Henri Leclerc sentit passer dans ses cheveux un froid mortel, il voulut se précipiter sur le comte, mais Lavardin et d’Alluye s’interposèrent.

— Monsieur de Lauzun, murmura Henri d’une voix sourde, vous avez osé lever la main sur un enseigne de Sa Majesté !

— C’est entre nous à la vie à la mort, répéta le comte, les dents serrées par la rage.

— Je suis à vos ordres ce matin même.

— Ce matin.

— Mais où ?

— À Vincennes, reprit Lauzun en jetant sur d’Alluye un regard sombre, ironique.
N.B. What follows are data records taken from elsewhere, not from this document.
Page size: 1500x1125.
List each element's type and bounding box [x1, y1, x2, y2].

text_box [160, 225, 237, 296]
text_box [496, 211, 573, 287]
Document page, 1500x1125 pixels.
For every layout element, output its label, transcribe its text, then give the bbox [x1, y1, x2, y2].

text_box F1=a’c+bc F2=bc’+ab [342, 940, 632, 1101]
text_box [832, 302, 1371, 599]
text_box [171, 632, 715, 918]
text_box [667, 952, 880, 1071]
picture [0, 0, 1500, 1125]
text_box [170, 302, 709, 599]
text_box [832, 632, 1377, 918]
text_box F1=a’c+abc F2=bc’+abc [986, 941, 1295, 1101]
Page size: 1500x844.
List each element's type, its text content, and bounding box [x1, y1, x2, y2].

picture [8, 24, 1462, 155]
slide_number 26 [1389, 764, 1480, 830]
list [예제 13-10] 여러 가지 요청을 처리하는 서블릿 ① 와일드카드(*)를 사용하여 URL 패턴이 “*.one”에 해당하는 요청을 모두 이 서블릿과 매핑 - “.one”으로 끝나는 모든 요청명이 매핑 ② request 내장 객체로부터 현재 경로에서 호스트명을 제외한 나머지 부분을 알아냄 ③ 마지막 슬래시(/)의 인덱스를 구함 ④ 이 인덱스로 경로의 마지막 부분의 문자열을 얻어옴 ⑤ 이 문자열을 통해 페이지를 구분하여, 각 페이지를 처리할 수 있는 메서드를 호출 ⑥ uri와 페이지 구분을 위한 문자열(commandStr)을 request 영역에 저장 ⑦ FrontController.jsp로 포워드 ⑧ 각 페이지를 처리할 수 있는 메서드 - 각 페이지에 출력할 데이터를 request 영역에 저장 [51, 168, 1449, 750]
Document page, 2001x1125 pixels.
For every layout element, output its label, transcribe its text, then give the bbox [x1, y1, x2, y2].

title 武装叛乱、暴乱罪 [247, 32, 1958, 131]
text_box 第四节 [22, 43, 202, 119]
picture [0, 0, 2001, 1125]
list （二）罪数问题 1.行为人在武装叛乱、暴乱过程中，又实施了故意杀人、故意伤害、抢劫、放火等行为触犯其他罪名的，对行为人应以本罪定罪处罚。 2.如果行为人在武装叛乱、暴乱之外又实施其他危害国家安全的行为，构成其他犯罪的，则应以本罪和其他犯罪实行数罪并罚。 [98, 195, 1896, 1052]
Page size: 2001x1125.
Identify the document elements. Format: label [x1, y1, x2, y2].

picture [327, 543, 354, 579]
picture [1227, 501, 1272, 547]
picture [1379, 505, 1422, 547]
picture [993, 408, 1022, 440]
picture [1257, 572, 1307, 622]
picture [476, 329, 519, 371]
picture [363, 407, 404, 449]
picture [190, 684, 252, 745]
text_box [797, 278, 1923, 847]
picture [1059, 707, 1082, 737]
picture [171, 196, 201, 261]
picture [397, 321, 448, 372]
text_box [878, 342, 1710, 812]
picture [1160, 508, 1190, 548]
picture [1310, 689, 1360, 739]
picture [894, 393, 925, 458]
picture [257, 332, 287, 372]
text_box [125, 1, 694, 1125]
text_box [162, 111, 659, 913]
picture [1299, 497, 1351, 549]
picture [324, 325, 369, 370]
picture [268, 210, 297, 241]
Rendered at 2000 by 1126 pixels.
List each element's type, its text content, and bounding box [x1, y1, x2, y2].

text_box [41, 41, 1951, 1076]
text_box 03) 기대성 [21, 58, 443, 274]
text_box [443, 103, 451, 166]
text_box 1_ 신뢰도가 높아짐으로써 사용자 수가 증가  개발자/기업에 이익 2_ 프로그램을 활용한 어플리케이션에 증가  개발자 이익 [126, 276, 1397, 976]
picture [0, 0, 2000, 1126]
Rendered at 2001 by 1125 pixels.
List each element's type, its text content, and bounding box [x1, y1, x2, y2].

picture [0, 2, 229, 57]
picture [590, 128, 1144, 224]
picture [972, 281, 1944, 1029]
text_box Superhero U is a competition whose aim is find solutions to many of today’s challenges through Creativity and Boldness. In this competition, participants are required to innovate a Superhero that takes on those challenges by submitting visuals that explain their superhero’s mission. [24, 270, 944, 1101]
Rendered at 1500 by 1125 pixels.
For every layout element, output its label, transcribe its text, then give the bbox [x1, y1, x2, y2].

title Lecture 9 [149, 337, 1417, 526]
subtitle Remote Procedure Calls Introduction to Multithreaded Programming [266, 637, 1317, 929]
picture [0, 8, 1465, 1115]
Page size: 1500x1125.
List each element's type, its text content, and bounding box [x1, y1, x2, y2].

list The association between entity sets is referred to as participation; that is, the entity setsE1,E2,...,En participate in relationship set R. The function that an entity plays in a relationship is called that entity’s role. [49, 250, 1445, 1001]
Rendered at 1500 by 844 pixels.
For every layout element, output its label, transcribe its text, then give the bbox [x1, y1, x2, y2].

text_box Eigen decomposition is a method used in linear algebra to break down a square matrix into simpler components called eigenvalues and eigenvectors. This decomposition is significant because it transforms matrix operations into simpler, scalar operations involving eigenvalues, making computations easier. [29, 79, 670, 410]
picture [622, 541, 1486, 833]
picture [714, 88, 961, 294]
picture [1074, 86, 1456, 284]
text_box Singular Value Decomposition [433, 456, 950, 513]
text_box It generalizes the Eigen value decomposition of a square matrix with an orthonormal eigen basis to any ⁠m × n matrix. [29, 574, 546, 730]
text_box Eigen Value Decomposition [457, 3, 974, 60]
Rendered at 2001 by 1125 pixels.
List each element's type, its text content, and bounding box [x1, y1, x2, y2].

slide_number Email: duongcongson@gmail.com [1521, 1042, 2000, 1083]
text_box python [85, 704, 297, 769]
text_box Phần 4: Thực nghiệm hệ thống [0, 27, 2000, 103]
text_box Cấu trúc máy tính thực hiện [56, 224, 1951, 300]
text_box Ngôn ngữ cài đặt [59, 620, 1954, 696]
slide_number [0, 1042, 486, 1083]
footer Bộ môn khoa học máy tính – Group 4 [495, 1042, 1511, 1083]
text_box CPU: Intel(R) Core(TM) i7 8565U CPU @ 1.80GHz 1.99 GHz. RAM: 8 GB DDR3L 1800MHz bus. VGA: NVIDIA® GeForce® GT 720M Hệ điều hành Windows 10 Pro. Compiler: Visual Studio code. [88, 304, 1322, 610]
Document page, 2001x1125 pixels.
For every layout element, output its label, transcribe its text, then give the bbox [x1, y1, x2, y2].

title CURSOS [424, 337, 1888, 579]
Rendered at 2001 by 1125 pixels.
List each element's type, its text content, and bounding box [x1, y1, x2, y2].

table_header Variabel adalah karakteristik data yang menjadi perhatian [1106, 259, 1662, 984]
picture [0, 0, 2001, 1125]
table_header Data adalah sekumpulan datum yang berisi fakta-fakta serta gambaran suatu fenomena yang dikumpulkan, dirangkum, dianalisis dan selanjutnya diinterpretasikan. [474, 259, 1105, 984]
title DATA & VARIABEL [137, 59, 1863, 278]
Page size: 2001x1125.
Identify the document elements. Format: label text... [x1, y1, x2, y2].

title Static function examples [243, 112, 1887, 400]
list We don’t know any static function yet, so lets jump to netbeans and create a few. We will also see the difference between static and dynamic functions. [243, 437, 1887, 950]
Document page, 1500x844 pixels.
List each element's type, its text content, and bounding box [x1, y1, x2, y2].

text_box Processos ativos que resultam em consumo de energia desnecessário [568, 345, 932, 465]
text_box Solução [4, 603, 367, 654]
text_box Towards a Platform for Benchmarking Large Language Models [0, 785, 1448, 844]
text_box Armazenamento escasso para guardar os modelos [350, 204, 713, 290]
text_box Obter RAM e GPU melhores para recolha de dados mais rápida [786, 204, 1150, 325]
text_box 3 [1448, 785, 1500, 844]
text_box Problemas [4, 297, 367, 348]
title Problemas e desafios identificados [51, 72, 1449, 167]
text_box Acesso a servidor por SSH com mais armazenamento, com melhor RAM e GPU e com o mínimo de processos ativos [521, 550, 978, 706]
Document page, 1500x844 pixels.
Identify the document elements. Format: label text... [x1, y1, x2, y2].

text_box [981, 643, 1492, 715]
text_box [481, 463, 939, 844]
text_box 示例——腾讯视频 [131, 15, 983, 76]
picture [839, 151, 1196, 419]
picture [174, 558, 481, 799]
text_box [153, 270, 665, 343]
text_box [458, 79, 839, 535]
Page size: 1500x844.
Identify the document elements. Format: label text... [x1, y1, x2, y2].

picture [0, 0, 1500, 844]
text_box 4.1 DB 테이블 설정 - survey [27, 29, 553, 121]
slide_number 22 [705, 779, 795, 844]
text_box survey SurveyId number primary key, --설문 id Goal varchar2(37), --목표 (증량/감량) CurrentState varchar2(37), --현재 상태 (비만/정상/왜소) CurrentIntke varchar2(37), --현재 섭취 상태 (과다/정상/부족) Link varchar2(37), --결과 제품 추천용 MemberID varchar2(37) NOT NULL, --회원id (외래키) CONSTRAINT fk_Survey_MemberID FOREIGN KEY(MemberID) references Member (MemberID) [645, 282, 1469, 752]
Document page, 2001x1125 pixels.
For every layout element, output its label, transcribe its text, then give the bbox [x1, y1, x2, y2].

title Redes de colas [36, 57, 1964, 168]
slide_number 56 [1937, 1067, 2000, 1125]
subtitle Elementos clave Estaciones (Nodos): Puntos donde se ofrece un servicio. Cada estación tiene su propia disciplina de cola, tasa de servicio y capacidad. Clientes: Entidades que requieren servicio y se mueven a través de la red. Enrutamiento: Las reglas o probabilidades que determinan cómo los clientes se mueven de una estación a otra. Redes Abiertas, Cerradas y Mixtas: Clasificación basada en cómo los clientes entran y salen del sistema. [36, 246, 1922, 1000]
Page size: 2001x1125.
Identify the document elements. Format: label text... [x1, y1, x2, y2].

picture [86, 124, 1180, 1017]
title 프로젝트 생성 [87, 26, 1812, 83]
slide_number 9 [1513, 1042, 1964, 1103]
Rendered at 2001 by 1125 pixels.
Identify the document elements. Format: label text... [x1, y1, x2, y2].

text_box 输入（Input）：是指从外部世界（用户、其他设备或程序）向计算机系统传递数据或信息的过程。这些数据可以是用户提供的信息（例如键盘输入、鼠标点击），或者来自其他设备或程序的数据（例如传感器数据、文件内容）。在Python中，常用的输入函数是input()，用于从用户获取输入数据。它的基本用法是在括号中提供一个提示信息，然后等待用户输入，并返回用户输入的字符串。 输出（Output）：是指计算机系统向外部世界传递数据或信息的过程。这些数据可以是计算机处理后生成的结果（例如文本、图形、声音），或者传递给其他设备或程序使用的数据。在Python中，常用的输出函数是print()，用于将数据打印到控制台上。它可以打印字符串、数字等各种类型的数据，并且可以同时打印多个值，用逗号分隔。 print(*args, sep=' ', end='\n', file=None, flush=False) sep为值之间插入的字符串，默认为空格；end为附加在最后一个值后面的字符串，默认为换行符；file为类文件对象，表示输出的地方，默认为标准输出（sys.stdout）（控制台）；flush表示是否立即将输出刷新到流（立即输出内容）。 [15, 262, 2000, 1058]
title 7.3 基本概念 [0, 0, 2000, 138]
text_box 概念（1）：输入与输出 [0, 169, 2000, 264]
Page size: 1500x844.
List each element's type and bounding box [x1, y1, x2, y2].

Monsieur le marquis d’Alluye connaît le chemin, n’est-ce pas ?

D’Alluye se contenta de baisser froidement la tête.

— Parbleu ! dit le comte à Barailles en remontant avec lui dans son carrosse, pour ma dernière fête à la cour, celle-ci pourra compter.


XVII

LE MEURTRE.


Il est six heures du matin.

Lauzun se retrouve dans ce même bois de Vincennes où il a croisé l’épée avec d’Alluye.

Il a pris à peine le temps de choisir, à son hôtel de l’Île, deux excellentes épées, puis il a emmené avec lui dans son carrosse Barailles et Guitry.

L’événement du bal a eu trop de témoins pour que des deux parts les adversaires ne songent pas à se dépêcher.

Cependant le jeune enseigne n’est pas encore arrivé.

Lauzun ne songe qu’à sa rage, il n’est pas fâché d’avoir rencontré une querelle : il se demande seulement en quoi il a pu offenser ce furieux.